Well, you can always try vkDeviceIdle()s to make sure it is synchronization problem in the first place…

I wonder what’s that checkered pattern? Try disabling the BY_REGION too.

[QUOTE=krOoze;41200]Well, you can always try vkDeviceIdle()s to make sure it is synchronization problem in the first place…

I wonder what’s that checkered pattern? Try disabling the BY_REGION too.[/QUOTE]

Tried both but the pattern artifact still occurs. Very weird. Maybe it isnt a synchronisation problem?

Finally i found some time to investigate this issue and it was indeed an synchronisation issue.
But why and why it works how i fixed it is not really clear for me, so any explanations would be awesome!

So the problem is that the commands in my Post-Processing Command-Buffer accessing the rendered Image BEFORE the whole rendering of my 3d-scene is finished.

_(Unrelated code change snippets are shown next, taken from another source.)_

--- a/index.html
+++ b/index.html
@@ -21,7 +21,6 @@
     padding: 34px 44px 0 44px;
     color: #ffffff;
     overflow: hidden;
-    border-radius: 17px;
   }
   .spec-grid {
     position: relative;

This is how i submit my command buffers:

        // Gather all Command-Buffers and submit them all in once
        std::vector<const CommandBuffer*> commandBuffers;
        {
            // Add the cmd which renders the scene
            commandBuffers.push_back(&frameResources[frameDataIndex].primaryCmd);

            // Add Post-Processing Command Buffer
            commandBuffers.push_back(subRenderer[POSTPROCESS]->getCMD(frameDataIndex));
        }
        // Submit all Command Buffer in the List at once
        CommandBuffer::submit(graphicQueue, commandBuffers);

My first found fix was to submit the scene-cmd and post-processing cmd just one by one instead of in a batch:

        frameResources[frameDataIndex].primaryCmd.submit(graphicQueue);
        subRenderer[POSTPROCESS]->getCMD(frameDataIndex)->submit(graphicQueue);

Why this is working?

My second fix was to add a pipeline-barrier right before the post-processing renderer records all commands: (Weird to me is that i dont even have to specify anything in this command and it works)

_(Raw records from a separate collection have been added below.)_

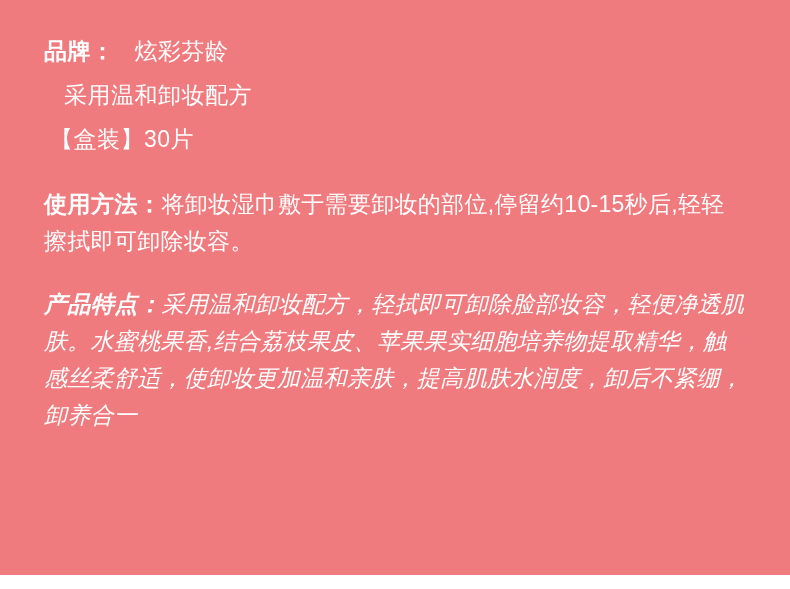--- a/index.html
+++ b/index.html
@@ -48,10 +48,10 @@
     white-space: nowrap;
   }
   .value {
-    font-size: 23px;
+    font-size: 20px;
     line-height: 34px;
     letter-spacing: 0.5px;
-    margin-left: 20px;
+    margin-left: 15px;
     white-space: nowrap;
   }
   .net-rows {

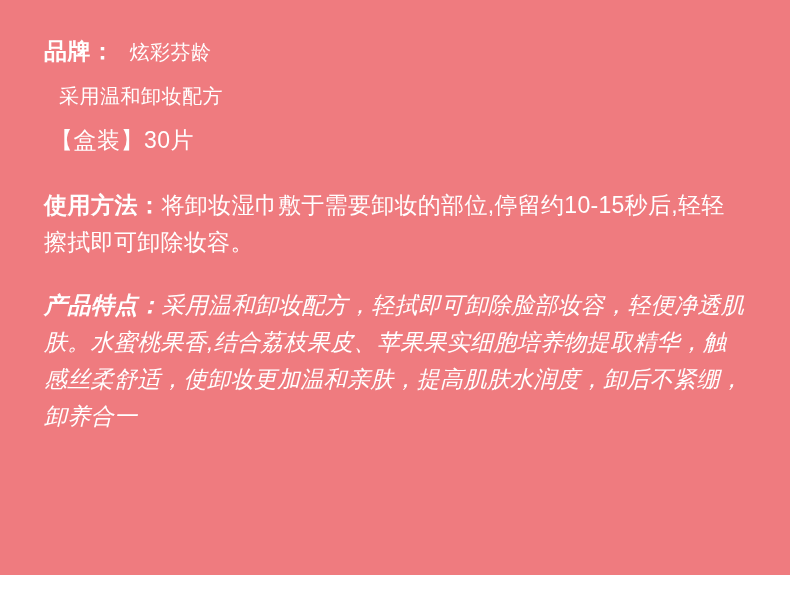--- a/index.html
+++ b/index.html
@@ -62,7 +62,7 @@
     font-size: 23px;
     line-height: 34px;
     letter-spacing: 0.5px;
-    margin-left: 6px;
+    margin-left: 12px;
     white-space: nowrap;
   }
   .net-sub.second {

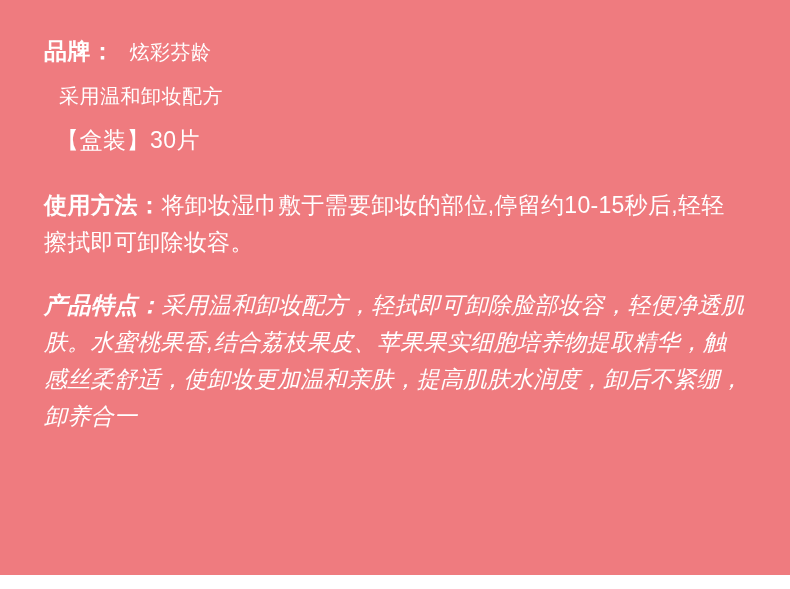--- a/index.html
+++ b/index.html
@@ -85,7 +85,6 @@
   }
   .features {
     margin-top: 26px;
-    font-style: italic;
   }
   .spacer-bottom {
     height: 14px;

 vkCmdPipelineBarrier(postProcessingCmd, VK_PIPELINE_STAGE_ALL_COMMANDS_BIT, VK_PIPELINE_STAGE_ALL_COMMANDS_BIT, 0, 0, NULL, 0, NULL, 0, NULL);

But the real question is why the commands in the post-processing cmd access the rendered-image to early?
I thought my rendering is synchronized by subpass-dependencies.
I have tried to use every access-flags and every stage-masks for both subpass-dependencies (VK_SUBPASS_EXTERNAL to 0 and vice versa) but it didnt fix this problem.

Hopy you can help me to understand this :slight_smile:

Thanks
SH

If you used the subpass dependencies you posted before for both cmdbuffers and submitted them in the same batch, then I think it wouldn’t work.
The dependencies assume there will be a semaphore between the two cmdbuffers.